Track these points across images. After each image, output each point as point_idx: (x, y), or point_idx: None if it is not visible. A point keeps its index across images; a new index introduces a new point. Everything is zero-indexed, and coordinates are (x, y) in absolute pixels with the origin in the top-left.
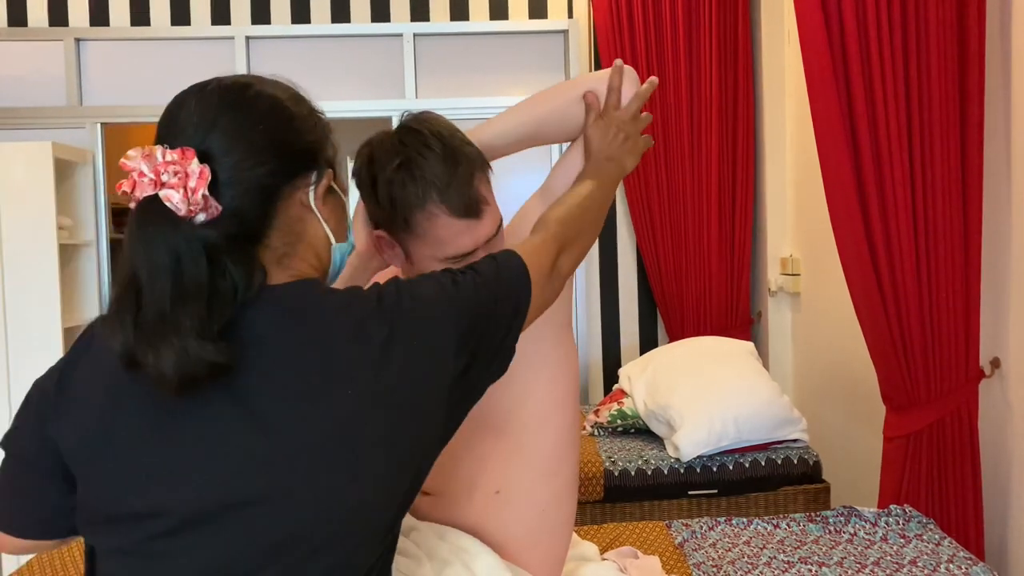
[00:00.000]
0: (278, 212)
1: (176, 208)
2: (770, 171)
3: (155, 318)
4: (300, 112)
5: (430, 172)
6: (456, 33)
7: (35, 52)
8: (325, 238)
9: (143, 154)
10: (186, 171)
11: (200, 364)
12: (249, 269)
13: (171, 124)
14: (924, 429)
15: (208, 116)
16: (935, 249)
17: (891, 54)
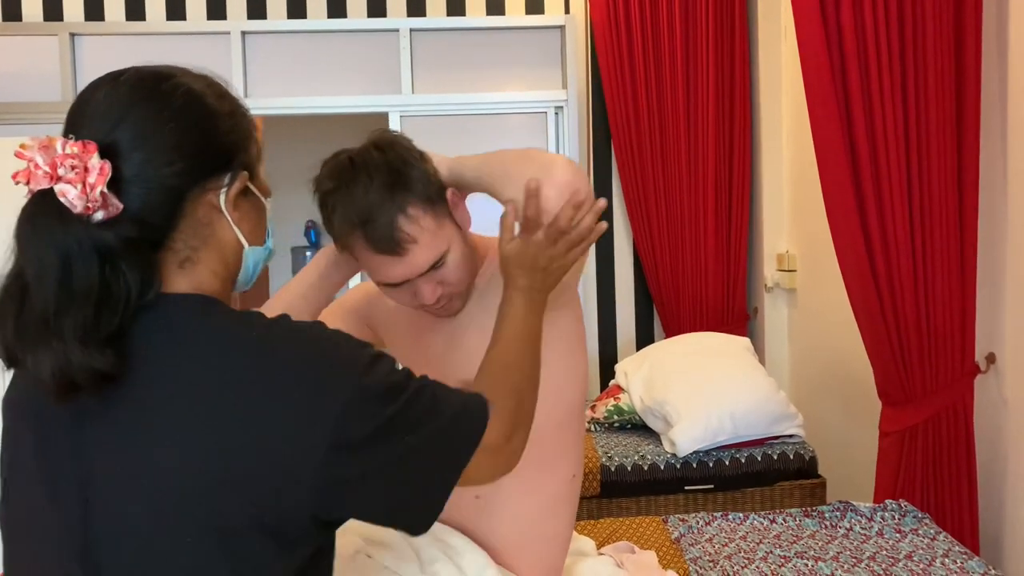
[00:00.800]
0: (184, 214)
1: (71, 204)
2: (767, 167)
3: (37, 320)
4: (220, 109)
5: (354, 204)
6: (453, 28)
7: (29, 47)
8: (236, 243)
9: (40, 144)
10: (86, 165)
11: (82, 371)
12: (146, 275)
13: (78, 114)
14: (920, 424)
15: (117, 108)
16: (931, 245)
17: (888, 51)
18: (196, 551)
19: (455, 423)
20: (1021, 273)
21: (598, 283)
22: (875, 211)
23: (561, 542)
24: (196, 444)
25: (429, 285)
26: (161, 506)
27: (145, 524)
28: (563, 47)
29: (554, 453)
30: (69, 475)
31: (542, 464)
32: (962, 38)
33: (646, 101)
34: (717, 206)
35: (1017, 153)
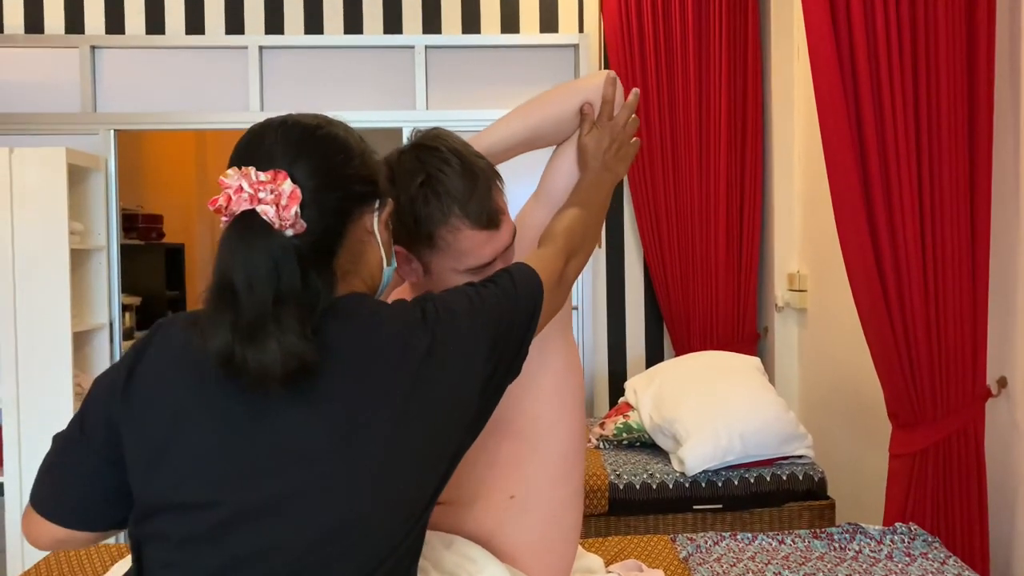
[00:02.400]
0: (347, 233)
1: (271, 221)
2: (778, 186)
3: (256, 319)
4: (364, 150)
5: (452, 187)
6: (467, 46)
7: (51, 59)
8: (380, 260)
9: (241, 173)
10: (279, 190)
11: (298, 360)
12: (330, 280)
13: (256, 150)
14: (930, 447)
15: (293, 146)
16: (943, 268)
17: (900, 73)
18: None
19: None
20: None
21: (608, 300)
22: (886, 232)
23: (574, 537)
24: (381, 417)
25: (501, 265)
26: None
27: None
28: (576, 66)
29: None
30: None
31: (560, 472)
32: (974, 57)
33: (658, 119)
34: (728, 225)
35: None
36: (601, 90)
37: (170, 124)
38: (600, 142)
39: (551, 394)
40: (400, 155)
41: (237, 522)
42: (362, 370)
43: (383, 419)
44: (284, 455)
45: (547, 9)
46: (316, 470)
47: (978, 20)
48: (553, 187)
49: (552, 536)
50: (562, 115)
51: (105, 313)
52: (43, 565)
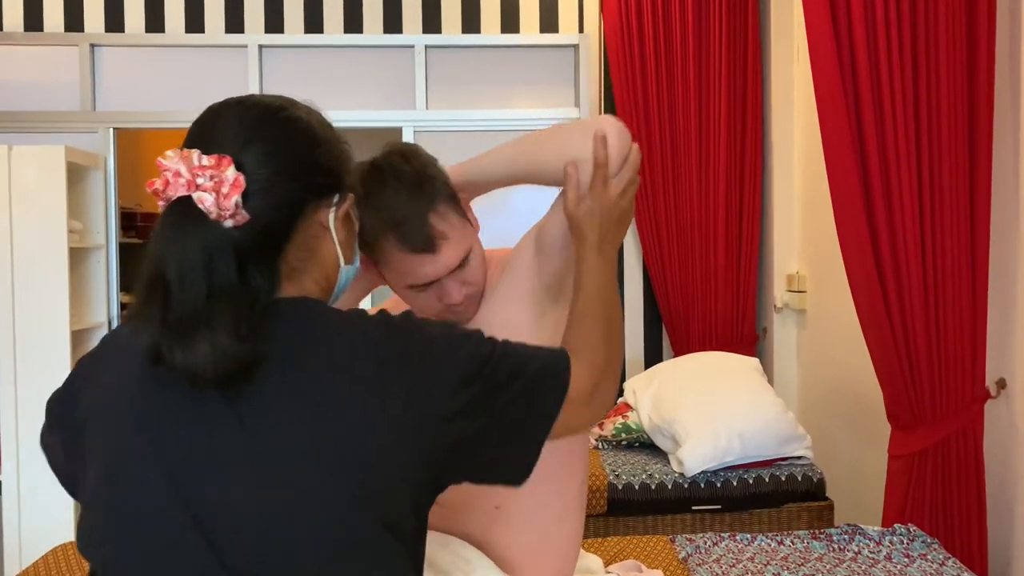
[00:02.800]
0: (299, 228)
1: (208, 210)
2: (778, 187)
3: (187, 314)
4: (328, 137)
5: (386, 207)
6: (467, 45)
7: (50, 57)
8: (336, 258)
9: (181, 155)
10: (221, 177)
11: (235, 360)
12: (272, 276)
13: (207, 132)
14: (929, 448)
15: (245, 130)
16: (942, 269)
17: (900, 74)
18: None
19: (541, 376)
20: None
21: None
22: (886, 233)
23: (574, 545)
24: (314, 430)
25: (455, 284)
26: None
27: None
28: (576, 65)
29: (570, 459)
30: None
31: (563, 473)
32: (974, 58)
33: (658, 120)
34: (728, 225)
35: None
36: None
37: (169, 123)
38: (592, 218)
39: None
40: (364, 166)
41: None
42: (301, 377)
43: (314, 436)
44: (214, 465)
45: (547, 9)
46: (239, 484)
47: (978, 20)
48: (550, 235)
49: (543, 548)
50: (556, 164)
51: (104, 311)
52: (41, 564)
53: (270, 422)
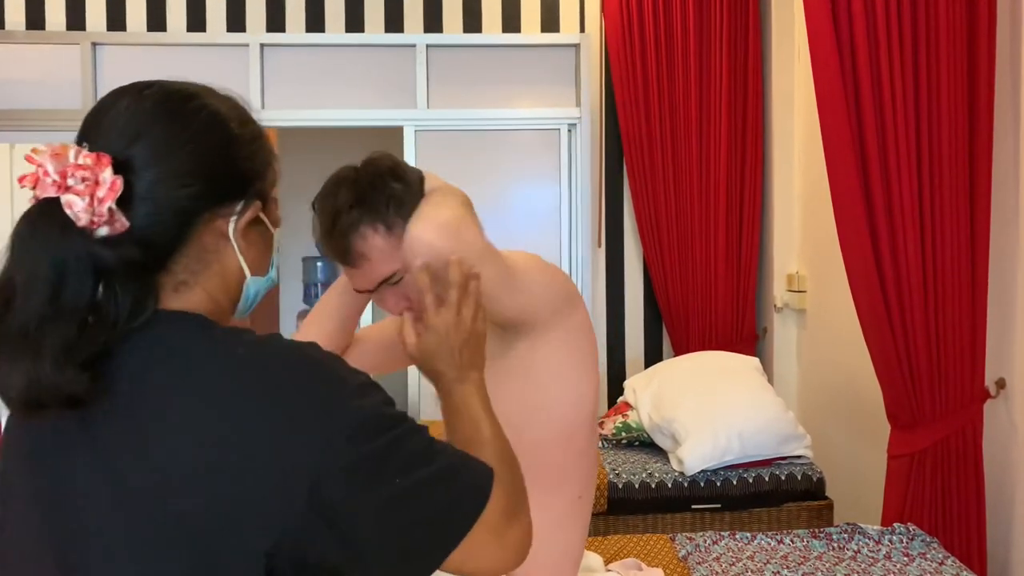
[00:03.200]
0: (190, 239)
1: (76, 217)
2: (778, 187)
3: (16, 333)
4: (242, 135)
5: (323, 217)
6: (468, 45)
7: (52, 55)
8: (239, 271)
9: (53, 151)
10: (97, 179)
11: (50, 392)
12: (140, 299)
13: (95, 123)
14: (929, 448)
15: (136, 123)
16: (942, 270)
17: (900, 74)
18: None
19: (453, 475)
20: None
21: (608, 300)
22: (886, 233)
23: (572, 556)
24: (178, 465)
25: (393, 297)
26: (142, 529)
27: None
28: (577, 65)
29: (557, 472)
30: (54, 496)
31: (546, 483)
32: (975, 58)
33: (659, 120)
34: (728, 225)
35: None
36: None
37: None
38: (439, 351)
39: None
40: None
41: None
42: (145, 412)
43: (155, 466)
44: (60, 497)
45: (548, 8)
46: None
47: (979, 20)
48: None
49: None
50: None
51: None
52: None
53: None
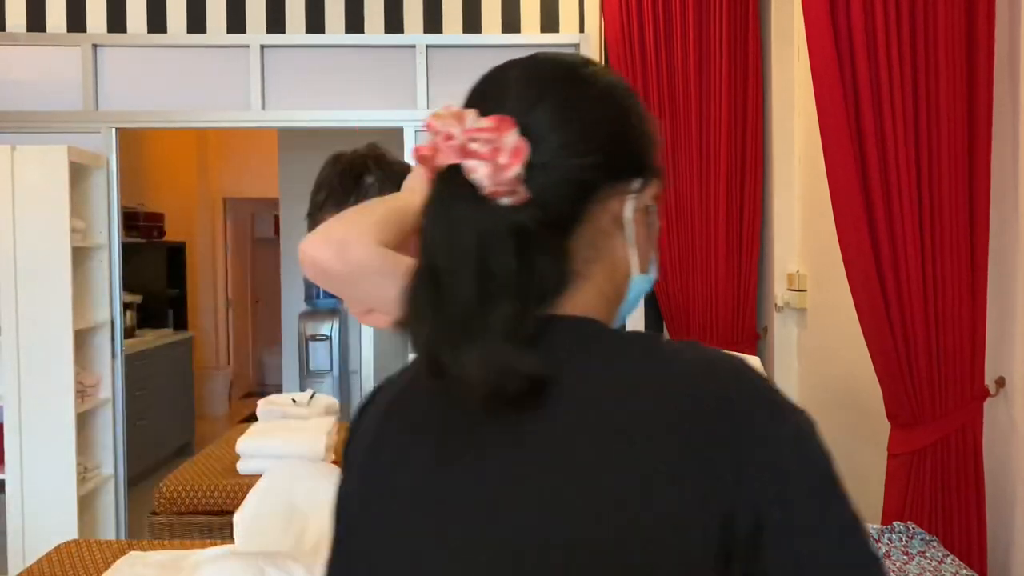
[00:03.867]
0: (587, 218)
1: (480, 183)
2: (778, 186)
3: (459, 314)
4: (636, 107)
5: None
6: (468, 45)
7: (53, 57)
8: (626, 265)
9: (451, 114)
10: (499, 144)
11: (515, 375)
12: (563, 265)
13: (487, 92)
14: (928, 446)
15: (536, 86)
16: (941, 268)
17: (900, 75)
18: None
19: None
20: None
21: None
22: (886, 232)
23: None
24: (600, 487)
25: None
26: (566, 552)
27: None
28: None
29: None
30: (469, 506)
31: None
32: (974, 59)
33: (659, 119)
34: (728, 224)
35: None
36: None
37: (171, 123)
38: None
39: None
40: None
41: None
42: (593, 403)
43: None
44: (521, 508)
45: (548, 9)
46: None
47: (978, 21)
48: None
49: None
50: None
51: (107, 311)
52: (45, 562)
53: (549, 459)
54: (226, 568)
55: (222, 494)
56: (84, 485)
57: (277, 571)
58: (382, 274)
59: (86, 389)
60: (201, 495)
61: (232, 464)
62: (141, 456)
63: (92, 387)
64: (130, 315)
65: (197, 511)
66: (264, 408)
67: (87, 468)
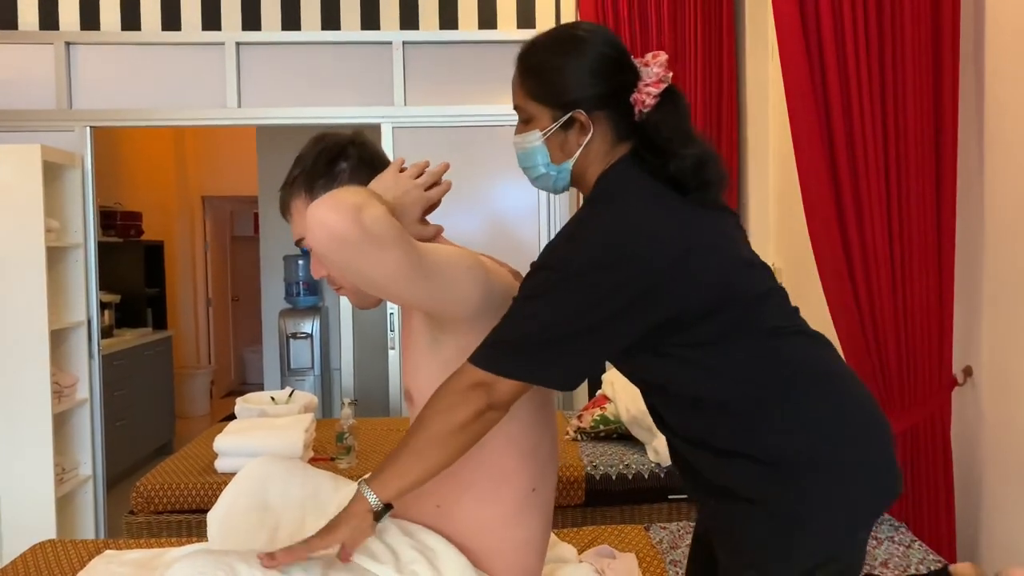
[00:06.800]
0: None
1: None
2: (753, 182)
3: None
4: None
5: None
6: (445, 42)
7: (25, 55)
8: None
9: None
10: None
11: None
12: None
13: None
14: (898, 435)
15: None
16: (909, 259)
17: (867, 64)
18: None
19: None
20: (998, 288)
21: None
22: (855, 224)
23: (534, 547)
24: None
25: (314, 262)
26: None
27: None
28: None
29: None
30: None
31: (494, 479)
32: (939, 51)
33: None
34: None
35: (994, 168)
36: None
37: (146, 121)
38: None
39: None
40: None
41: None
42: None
43: None
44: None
45: (524, 5)
46: None
47: (943, 12)
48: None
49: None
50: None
51: (83, 310)
52: (20, 562)
53: None
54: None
55: (200, 493)
56: (62, 486)
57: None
58: (394, 241)
59: (63, 389)
60: (178, 494)
61: (210, 463)
62: (121, 456)
63: (69, 387)
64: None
65: (175, 510)
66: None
67: (65, 469)
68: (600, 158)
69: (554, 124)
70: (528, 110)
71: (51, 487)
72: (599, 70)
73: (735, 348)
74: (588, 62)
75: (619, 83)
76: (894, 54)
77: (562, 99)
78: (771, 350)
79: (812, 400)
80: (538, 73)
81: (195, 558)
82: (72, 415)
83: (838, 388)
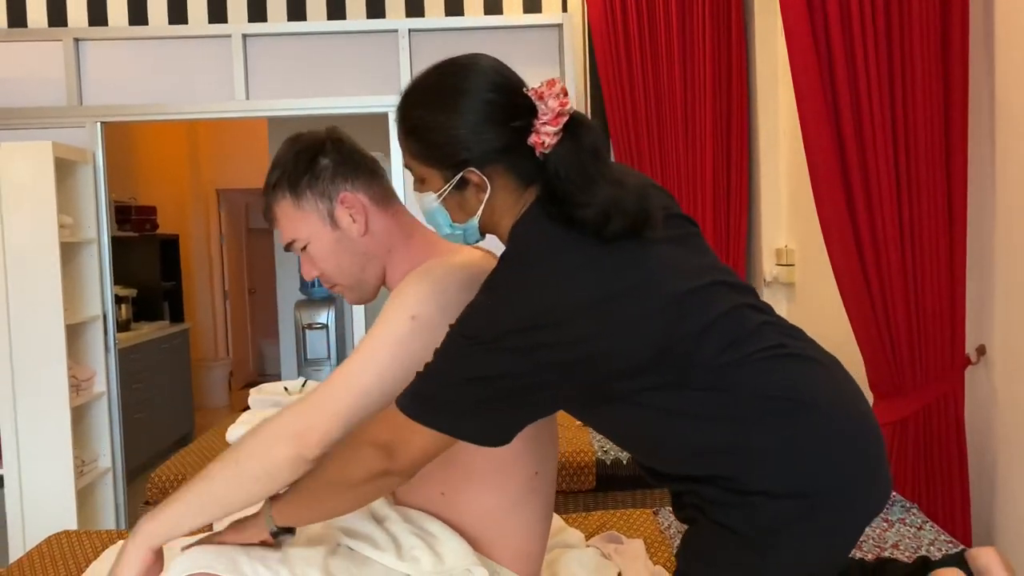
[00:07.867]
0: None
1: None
2: (764, 162)
3: None
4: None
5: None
6: (451, 28)
7: (35, 52)
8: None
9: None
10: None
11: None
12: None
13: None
14: (911, 416)
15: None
16: (920, 238)
17: (875, 45)
18: None
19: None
20: (1010, 265)
21: None
22: (864, 206)
23: (536, 530)
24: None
25: (305, 263)
26: None
27: None
28: (560, 46)
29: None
30: None
31: (498, 465)
32: (948, 27)
33: (643, 98)
34: (715, 201)
35: (1005, 144)
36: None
37: (155, 115)
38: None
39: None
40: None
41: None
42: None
43: None
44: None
45: None
46: None
47: None
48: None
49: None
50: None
51: (98, 305)
52: (35, 553)
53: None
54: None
55: None
56: (82, 478)
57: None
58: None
59: (80, 383)
60: None
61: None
62: (141, 448)
63: (87, 381)
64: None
65: None
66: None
67: (84, 461)
68: (508, 209)
69: (447, 186)
70: (417, 171)
71: (71, 480)
72: (485, 122)
73: (690, 387)
74: (472, 116)
75: (511, 131)
76: (902, 33)
77: (450, 160)
78: (731, 385)
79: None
80: (419, 134)
81: (197, 551)
82: (90, 408)
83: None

◇ ◇ ◇ ◇ ◇

What to work on: Using the data above, set down each line from the line with "40: (400, 155)" to the line with "53: (270, 422)" exactly, both ends included, and leave the pictures behind. Nothing else belongs.

Solution to the problem:
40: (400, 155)
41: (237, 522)
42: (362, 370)
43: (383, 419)
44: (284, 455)
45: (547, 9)
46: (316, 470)
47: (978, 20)
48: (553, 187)
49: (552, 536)
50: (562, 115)
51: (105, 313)
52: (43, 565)
[00:02.800]
0: (299, 228)
1: (208, 210)
2: (778, 187)
3: (187, 314)
4: (328, 137)
5: (386, 207)
6: (467, 45)
7: (50, 57)
8: (336, 258)
9: (181, 155)
10: (221, 177)
11: (235, 360)
12: (272, 276)
13: (207, 132)
14: (929, 448)
15: (245, 130)
16: (942, 269)
17: (900, 74)
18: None
19: (541, 376)
20: None
21: None
22: (886, 233)
23: (574, 545)
24: (314, 430)
25: (455, 284)
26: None
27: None
28: (576, 65)
29: (570, 459)
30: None
31: (563, 473)
32: (974, 58)
33: (658, 120)
34: (728, 225)
35: None
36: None
37: (169, 123)
38: (592, 218)
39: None
40: (364, 166)
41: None
42: (301, 377)
43: (314, 436)
44: (214, 465)
45: (547, 9)
46: (239, 484)
47: (978, 20)
48: (550, 235)
49: (543, 548)
50: (556, 164)
51: (104, 311)
52: (41, 564)
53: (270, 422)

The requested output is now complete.